Liar-in-Chief

I found myself at an unlikely venue the other night – a high-school basketball game. Though never a sports spectator, I was there to watch the high school dance team perform. Watching the game was, well, my ‘pre-game show’.  The first game had strong teams, fairly matched, and the visitors maintained a leading spread by 3-5 points. Sometime around the half-time point, the tables turned. Our team began to lead. Not by much but 2-3 points. Consistently.
It didn’t take much to see why – the opposing team was committing more fouls and our team was using the resulting free throws effectively. This continued to the fourth period and, with a few minutes left in the game, an edict came from the visitors’ coach – ‘no more fouls’. Fouls ceased, game returned to normal, and after two overtimes, the visitors won.
The integrity of the game, once restored, allowed the stronger players to perform, and their team to win.
I was watching a political volley of such fouls today from Kellyanne Conway on “This week with George Stephanopoulos”. She remained consistently belligerent in trying to defend and cover up statements of suspect truth.
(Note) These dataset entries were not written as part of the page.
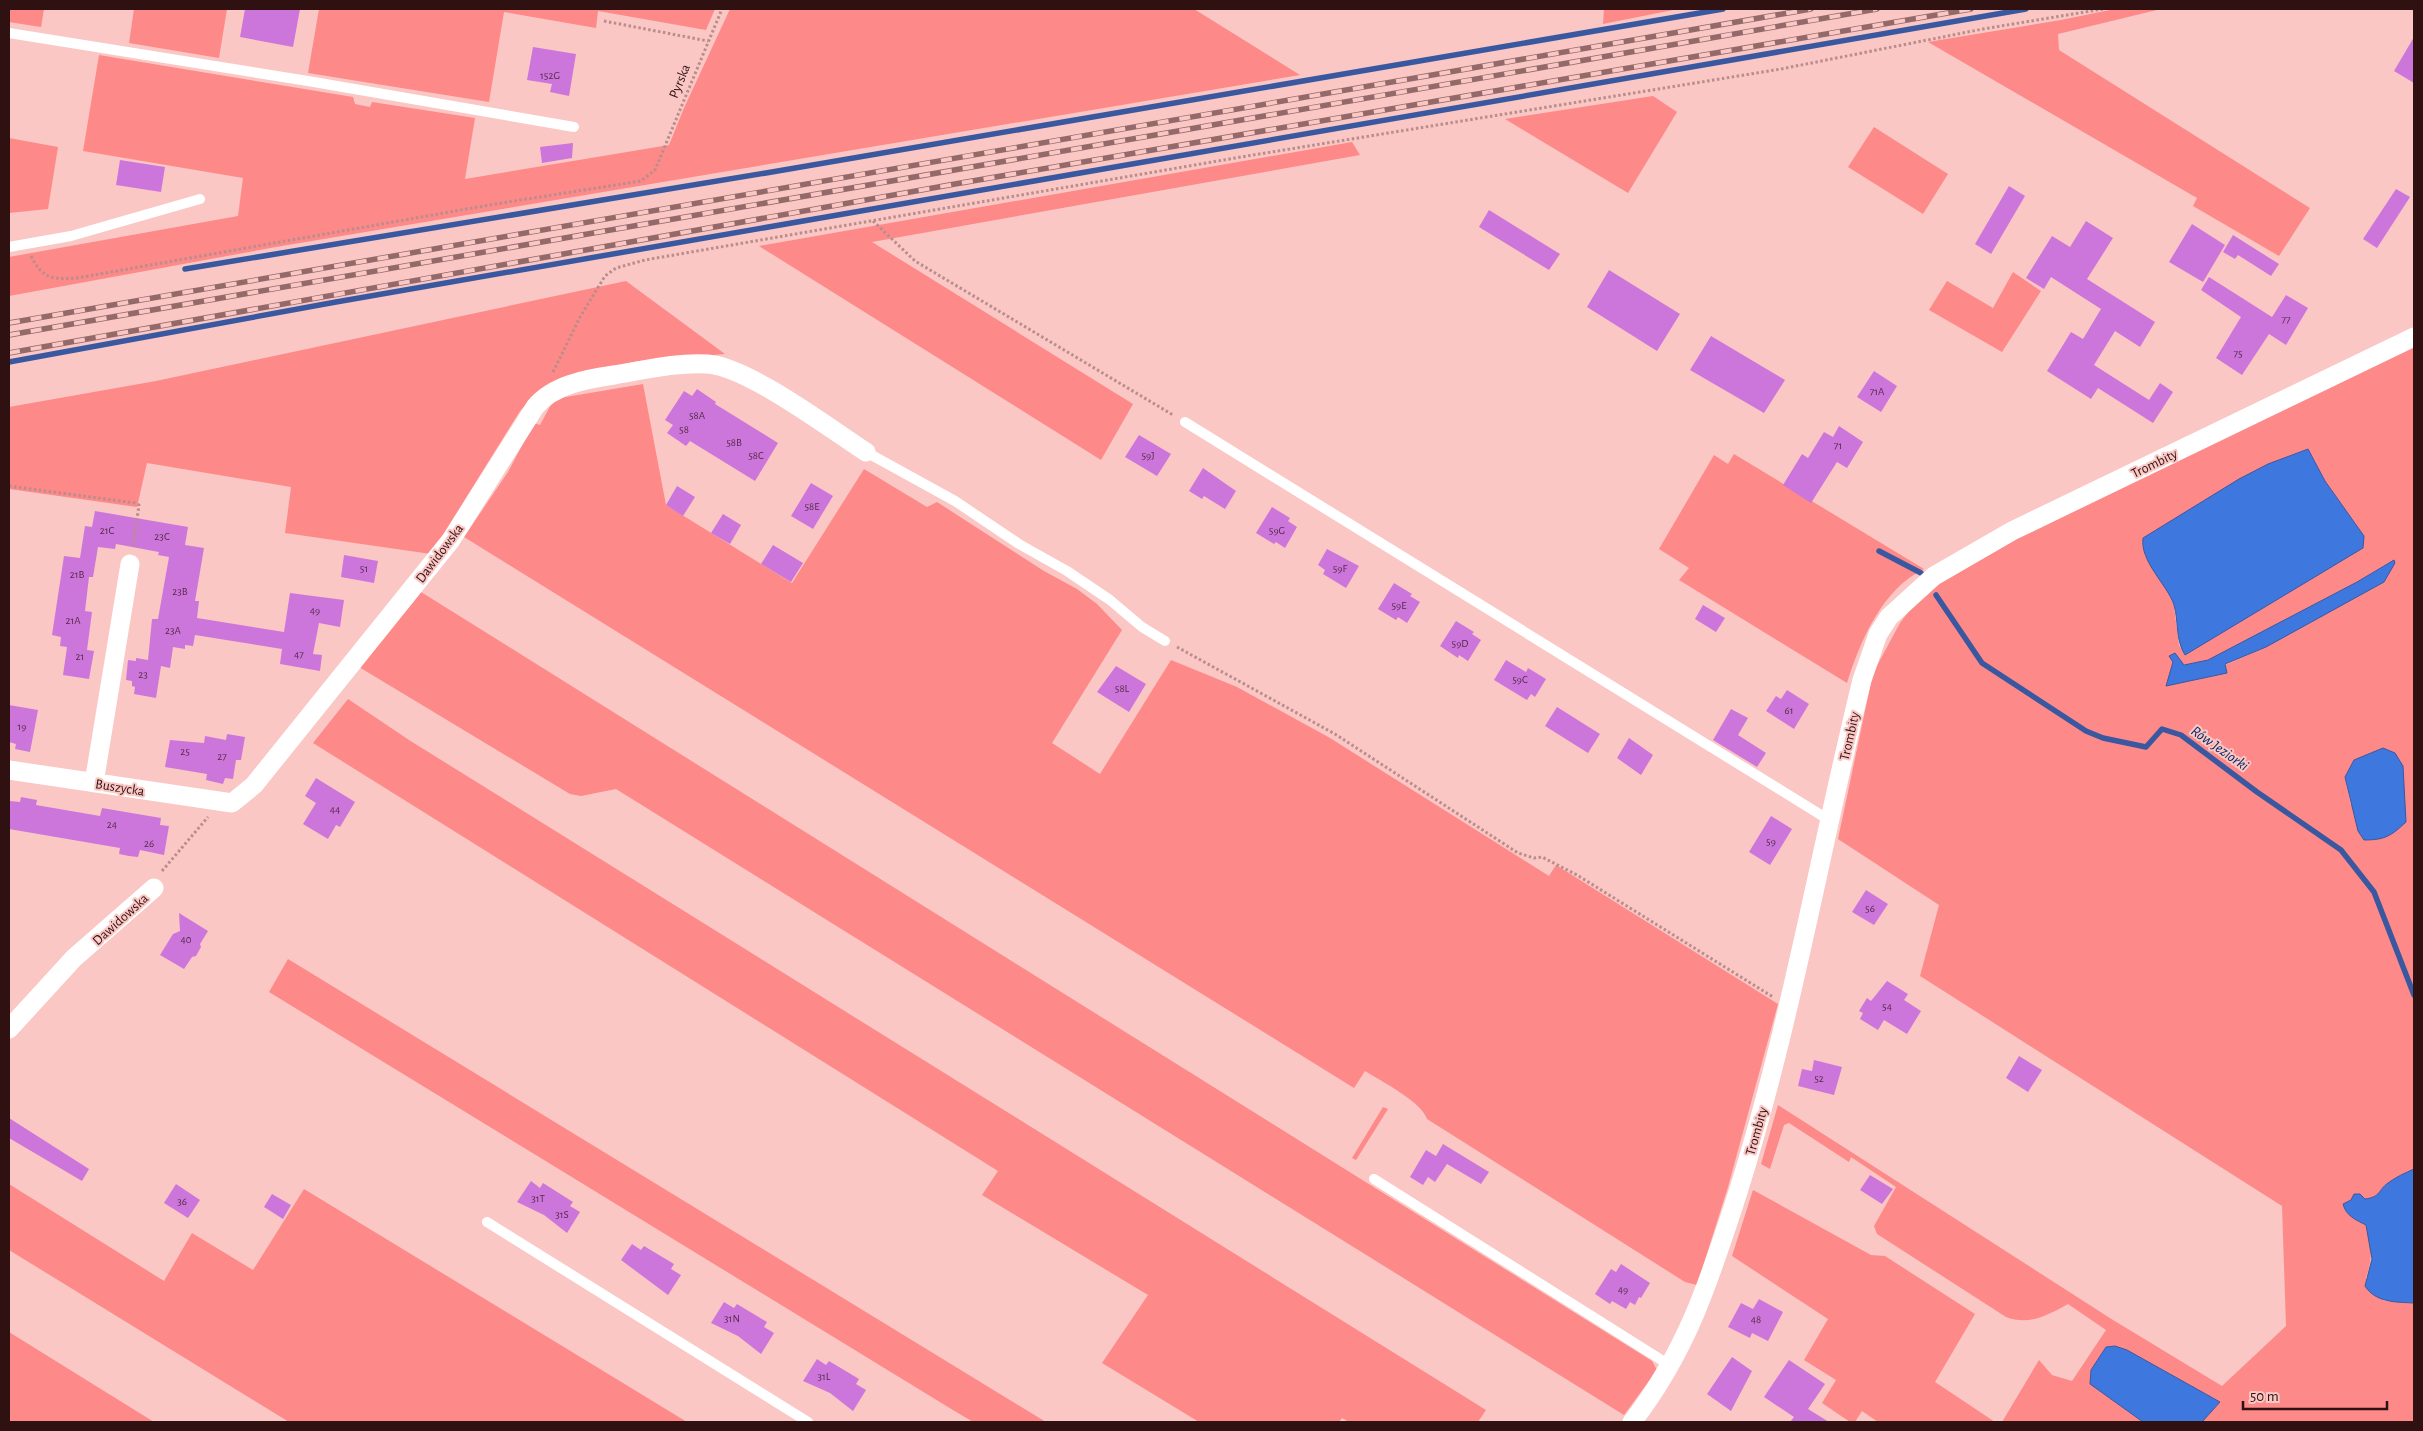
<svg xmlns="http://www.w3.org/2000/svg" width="2423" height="1431" font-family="'Alegreya Sans',sans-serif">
<rect width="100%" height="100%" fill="#fac7c4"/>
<path fill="#fe8989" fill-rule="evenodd" d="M9 9H44L41 27 9 22Z
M134 9H227L219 58 129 43Z
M319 9H715L706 30 598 11 596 28 504 12 489 102 308 73Z
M730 9H1194L1300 75 276 247 9 296V257L238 216 243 178 83 151 99 55 353 97 355 104 370 107 372 102 475 118 465 179 669 145 684 108Z
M1604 9H1678L1603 24Z
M2115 9H2161L2058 34 2059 50 2310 208 2279 256 2193 206 2197 198 1928 42 2061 20Z
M1653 96 1677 112 1628 193 1505 119Z
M1874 127 1948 174 1923 214 1848 167Z
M9 138 58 147 48 209 9 213Z
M1352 142 1360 155 872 242 1133 404 1101 460 759 246Z
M2013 272 2041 291 2002 352 1929 310 1947 281 1993 308Z
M626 281 725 354 639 361 580 372 542 388 520 411 431 554 285 533 291 487 147 463 137 507 9 489V407L156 381Z
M2414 346V1169C2405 1173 2396 1177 2388 1183 2378 1190 2381 1197 2365 1199L2360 1194 2351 1217 2366 1225C2372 1246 2373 1257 2366 1278L2384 1301 2414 1303V1422H2202L2220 1402 2127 1350 2115 1346 2106 1347 2091 1370 2090 1384 2143 1422H2002L2039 1360 2052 1375 2072 1381 2106 1330 2068 1304C2048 1315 2029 1326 2006 1317L1877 1234 1874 1226 1896 1187 1851 1157 1849 1162 1789 1123 1784 1125 1770 1169 1761 1164 1778 1105 2113 1320 2222 1386 2286 1326 2282 1206 1920 976 1939 905 1838 839 1873 673 1900 623 1916 602 1931 589 2023 535ZM2308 449 2325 481 2364 536 2185 655 2179 645 2174 606 2143 538C2197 507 2248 468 2308 449ZM2393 560 2266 647 2225 665 2227 673 2167 685 2173 662 2189 665 2208 660 2357 582ZM2354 760 2351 806 2345 777Z
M643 384 666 505 792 583 864 469 927 507 937 502 1044 571 1077 589 1097 604 1122 630 1052 743 1100 774 1171 660 1237 687 1330 738 1549 876 1556 865 1778 1004 1728 1187 1697 1285 1685 1282 1427 1119C1422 1102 1381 1081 1365 1071L1354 1088 464 537 508 472 534 423 540 425 554 399Z
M1734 454 1924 569C1883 588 1860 641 1847 683L1679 580 1689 568 1659 549 1714 455 1728 464Z
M421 592 1652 1361 1657 1370 1624 1415 616 789 581 796 570 794 359 667Z
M348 699 409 740 1486 1410 1478 1422H1349L1342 1418 1339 1422H1199L1102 1363 1148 1295 982 1195 998 1171 313 743Z
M288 959 1046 1422H973L948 1407 269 992Z
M1383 1107 1388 1109 1356 1160 1352 1158Z
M9 1184 164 1281 192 1233 253 1270 304 1189 687 1422H289L9 1250Z
M1753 1190 1871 1255 1885 1256 1975 1314 1935 1382 1995 1422H1878L1862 1411 1855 1422H1850L1822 1403 1836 1380 1804 1360 1828 1319 1732 1256Z
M9 1332 154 1422H9Z"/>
<path fill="#3e77de" stroke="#3a58a0" d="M2308 449 2325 481 2364 536 2363 548 2185 655C2175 639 2179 622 2174 605 2167 584 2140 562 2143 538L2239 479 2268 464Z
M2394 560 2395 563 2384 582 2266 647 2225 664 2227 673 2166 686 2173 662 2169 656 2175 653 2184 665 2208 660 2357 582Z
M2383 748 2395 753 2403 766 2406 822C2391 836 2385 840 2364 840L2358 831 2345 777 2354 760Z
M2414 1169V1303C2396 1302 2376 1303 2365 1286L2372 1259 2366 1225C2356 1220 2346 1216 2343 1204L2351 1200 2354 1194H2360L2365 1199C2381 1197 2378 1190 2388 1183 2396 1177 2405 1173 2414 1169Z
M2115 1346 2127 1350 2220 1402 2202 1422H2143L2090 1384 2091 1370 2106 1347Z"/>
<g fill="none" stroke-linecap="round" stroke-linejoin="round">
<path stroke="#3a58a0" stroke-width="5.5" d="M185 269 766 173 1723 9
M9 362 336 302 2026 9
M1879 551 1921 573
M1936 595 1982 663 2086 731 2103 738 2146 747 2162 729 2181 735 2257 792 2341 850 2374 892 2414 995"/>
</g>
<path fill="#cc76dc" d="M245 9H300L293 47 240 37Z
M2414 37V83L2394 71Z
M533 47 576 54 569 96 550 92 552 84 527 80Z
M573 143 572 158 542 163 540 147Z
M120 160 165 167 161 192 116 185Z
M2009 186 2025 196 1991 254 1975 244Z
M2396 189 2410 197 2377 248 2363 239Z
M1489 210 1560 254 1549 270 1479 227Z
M2086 221 2113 238 2087 279 2155 322 2140 347 2115 331 2094 365 2149 400 2160 383 2173 392 2153 423 2098 388 2091 399 2047 371 2071 332 2083 339 2101 309 2051 277 2044 289 2026 278 2052 236 2070 247Z
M2192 224 2225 245 2203 282 2169 262Z
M2233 235 2279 264 2271 276 2238 255 2235 259 2223 252Z
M1609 270 1680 314 1657 351 1587 307Z
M2209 277 2272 317 2286 295 2308 308 2286 345 2269 334 2242 375 2216 358 2241 317 2201 290Z
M1711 336 1785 380 1764 413 1690 370Z
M1874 371 1897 386 1881 412 1857 397Z
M697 389 716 402 715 404 778 443 755 481 690 441 686 446 667 433 673 425 665 420 684 391 692 396Z
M1839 426 1863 442 1847 468 1837 462 1811 503 1783 485 1802 454 1808 458 1824 432 1833 437Z
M1139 435 1171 454 1157 476 1125 457Z
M1203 468 1236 491 1225 509 1204 496 1202 499 1189 491Z
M811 483 833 496 813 529 791 516Z
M677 486 695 497 683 516 666 505Z
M1272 507 1290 518 1288 521 1297 527 1285 548 1276 542 1274 544 1256 533Z
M95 511 188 527 185 545 204 548 195 601H199L197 618 284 632 290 593 344 600 340 627 319 623 313 654 322 655 320 671 280 664 282 649 195 635 193 646 185 645V649L173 647 170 668 161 666 156 698 134 694 135 687 132 686V681L126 680 128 660 136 661V658L148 660 152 619H158L169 557 158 555 159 552 116 544 115 549 98 547 93 577H89L85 611 92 612 87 650 94 651 89 679 63 675 67 647 60 646 61 637 52 635 64 556 80 558 85 526 92 527Z
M723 514 741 525 730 544 711 533Z
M773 545 803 563 791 582 761 564Z
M1327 549 1359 566 1346 588 1323 574 1325 570 1318 565Z
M344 555 378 561 374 583 341 577Z
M1394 583 1412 594 1410 596 1420 602 1407 623 1398 617 1396 620 1378 609Z
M1703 605 1725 618 1716 632 1695 619Z
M1456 621 1474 632 1472 634 1481 640 1468 661 1459 655 1458 658 1440 646Z
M1506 660 1526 672 1528 668 1546 679 1535 697 1531 694 1527 700 1494 680Z
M1116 666 1146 684 1129 712 1097 692Z
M1787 690 1809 704 1794 729 1766 711 1776 696 1781 699Z
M9 705 38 710 30 752 15 749 16 744 9 742Z
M1557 707 1600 734 1588 753 1545 726Z
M1731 709 1748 718 1738 735 1766 753 1757 767 1713 740Z
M227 734 245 737 241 760H236L233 779 225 778 223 784 206 780 207 774 165 767 170 740 204 743 205 736 226 740Z
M1629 738 1653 755 1641 775 1617 758Z
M316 778 355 802 340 827 336 825 328 839 303 824 316 803 305 796Z
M21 797 37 800 36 805 100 816 102 808 161 818 160 825 169 826 164 855 140 850 138 857 129 856 119 854 120 848 9 829 10 801 20 802Z
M1771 816 1792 829 1770 865 1749 852Z
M1866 890 1888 904 1874 925 1852 912Z
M179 913 208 931 200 944 201 947 196 956 192 957 184 969 160 955 173 934 180 931Z
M1887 981 1908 994 1904 1000 1921 1011 1907 1034 1884 1020 1878 1030 1860 1019 1863 1013 1859 1011 1867 998 1871 1001Z
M2019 1056 2042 1070 2028 1092 2006 1078Z
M1814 1060 1842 1067 1834 1095 1798 1086 1802 1069 1812 1071Z
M9 1118 89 1169 82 1181 9 1138Z
M1443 1144 1489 1172 1481 1184 1447 1164 1435 1182 1428 1177 1423 1185 1410 1177 1426 1150 1436 1156Z
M1870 1175 1893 1189 1882 1204 1860 1190Z
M531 1181 540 1188 543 1183 573 1202 570 1206 580 1212 567 1233 544 1215 517 1202Z
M176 1184 200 1200 188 1218 164 1203Z
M272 1194 291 1205 283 1219 264 1207Z
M632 1244 641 1250 644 1246 674 1264 671 1269 681 1275 668 1295 621 1260Z
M1621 1264 1650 1283 1641 1298 1639 1297 1635 1305 1630 1302 1626 1309 1612 1301 1610 1304 1595 1294 1611 1269 1616 1272Z
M1759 1299 1783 1312 1768 1341 1752 1333 1750 1338 1728 1327 1741 1303 1753 1309Z
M724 1302 734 1308 737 1304 767 1322 764 1327 774 1333 761 1354 738 1336 711 1323Z
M1732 1357 1752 1371 1731 1411 1707 1394Z
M817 1359 826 1365 829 1361 859 1379 856 1384 866 1390 853 1411 830 1393 803 1381Z
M1789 1360 1825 1384 1808 1409 1829 1422H1790L1794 1417 1764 1397Z"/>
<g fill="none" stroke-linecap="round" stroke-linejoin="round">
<path stroke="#b98d8b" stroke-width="3" stroke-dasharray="2.5 2.5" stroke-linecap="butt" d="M604 21 708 41
M873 221 915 261 1173 415
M31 256C43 280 53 279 77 278L489 205 641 181 655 170 722 9
M553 372 580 317 605 276 616 268 645 260 1241 157 1781 69 1983 29 2103 9
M9 486 135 503 139 505 133 547
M1177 647 1335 734 1518 853 1534 858 1542 857 1577 875 1773 997
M162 871 208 817"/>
<path stroke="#fff" stroke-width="10" d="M9 33 308 81 574 127
M9 247 71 236 200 199
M1185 422 1829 820
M866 452 955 501 1019 544 1067 571 1110 600 1142 627 1165 641
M1374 1179 1671 1366
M487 1222 808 1422"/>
<path stroke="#fff" stroke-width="19" d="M9 770 232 803 254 785 451 540 535 407C553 385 586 379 614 375 645 370 676 362 708 364 748 367 829 428 866 452
M94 783 130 564
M9 1029 74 958 154 888
M1632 1422C1688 1350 1710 1278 1738 1192 1791 1024 1820 850 1862 680L1878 634 1889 617 1934 576 2012 531 2414 337"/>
<defs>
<path id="rail" d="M9 323 1811 9
M9 335 1877 9
M9 353 955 184 1971 9"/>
</defs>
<use href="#rail" stroke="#936a69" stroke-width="5.5"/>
<use href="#rail" stroke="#fac7c4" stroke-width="4" stroke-dasharray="11" stroke-linecap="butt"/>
</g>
<g text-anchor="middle" stroke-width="4" stroke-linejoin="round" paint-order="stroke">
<g font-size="11" fill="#562a44">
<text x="550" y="79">152G</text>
<text x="2286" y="323">77</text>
<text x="2238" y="357">75</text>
<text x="1877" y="395">71A</text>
<text x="697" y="419">58A</text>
<text x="684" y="433">58</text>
<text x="734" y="446">58B</text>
<text x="1838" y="449">71</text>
<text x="756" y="459">58C</text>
<text x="1148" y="459">59J</text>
<text x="812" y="510">58E</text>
<text x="107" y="534">21C</text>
<text x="1277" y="534">59G</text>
<text x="162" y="540">23C</text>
<text x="364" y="572">51</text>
<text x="1340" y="572">59F</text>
<text x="77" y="578">21B</text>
<text x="180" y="595">23B</text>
<text x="1399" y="609">59E</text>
<text x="315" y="614">49</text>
<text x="73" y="624">21A</text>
<text x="173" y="634">23A</text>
<text x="1460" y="647">59D</text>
<text x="299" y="658">47</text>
<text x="80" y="660">21</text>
<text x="143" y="678">23</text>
<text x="1520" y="683">59C</text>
<text x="1122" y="692">58L</text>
<text x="1789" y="714">61</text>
<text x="22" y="730">19</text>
<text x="185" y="755">25</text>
<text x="222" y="760">27</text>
<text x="335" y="813">44</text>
<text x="112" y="828">24</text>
<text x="1771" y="845">59</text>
<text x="149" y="847">26</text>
<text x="1870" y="912">56</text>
<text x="186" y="943">40</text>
<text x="1887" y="1010">54</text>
<text x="1819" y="1082">52</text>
<text x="538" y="1202">31T</text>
<text x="182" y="1205">36</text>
<text x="562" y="1218">31S</text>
<text x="1623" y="1293">49</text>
<text x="732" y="1322">31N</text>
<text x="1756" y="1323">48</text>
<text x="824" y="1380">31L</text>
</g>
<g font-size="14" fill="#2f1111" stroke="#fac7c4">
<text transform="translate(679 81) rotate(-68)" y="5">Pyrska</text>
<text transform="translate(2154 463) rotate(-26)" y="5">Trombity</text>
<text transform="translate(439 553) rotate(-53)" y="5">Dawidowska</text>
<text transform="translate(1849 736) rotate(-77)" y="5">Trombity</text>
<text transform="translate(120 787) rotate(9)" y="5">Buszycka</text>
<text transform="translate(120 919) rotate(-42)" y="5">Dawidowska</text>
<text transform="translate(1756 1131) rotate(-74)" y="5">Trombity</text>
</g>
<g font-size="15" font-style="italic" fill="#052868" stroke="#fac7c4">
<text transform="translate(2220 748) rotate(35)" y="5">Rów Jeziorki</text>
</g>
</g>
<rect width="2423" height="1431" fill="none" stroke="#2f1111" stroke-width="20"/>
<path d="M2243 1401v8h144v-8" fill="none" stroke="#2f1111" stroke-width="2.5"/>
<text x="2250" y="1401" font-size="15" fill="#2f1111" stroke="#fac7c4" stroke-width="4" paint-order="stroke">50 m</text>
</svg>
Seasoned journalists and panelists on a subsequent debate remained baffled by the strategy. Like Ms. Conway, they wanted the conversation and debate to rise above reality TV yet were encumbered by the responsibility to report on the facts and call out the lies when obvious.
It was the following sentence that made me connect the current politics to the basketball game –

Now we’re in a position where every time Sean Spicer takes the podium or the president says something, they don’t need to just be fact-checked, you have to presume that they’re not telling the truth.
-Stephanie Cutter, panelist with Stephanopoulos, 1/22/2017

Think about this for a second – when the pattern of bending or ignoring the truth becomes the new normal, then the only final conclusion is that NOTHING stated by the President or his official spokesperson is trustworthy. Just like every offensive or defensive strategy of the basketball game is supposed to be suspect for a foul first, strategy second.
I hope the President’s office can shake the contemporary moniker of “liar in chief”, lest the White House be reduced to a sorry farce.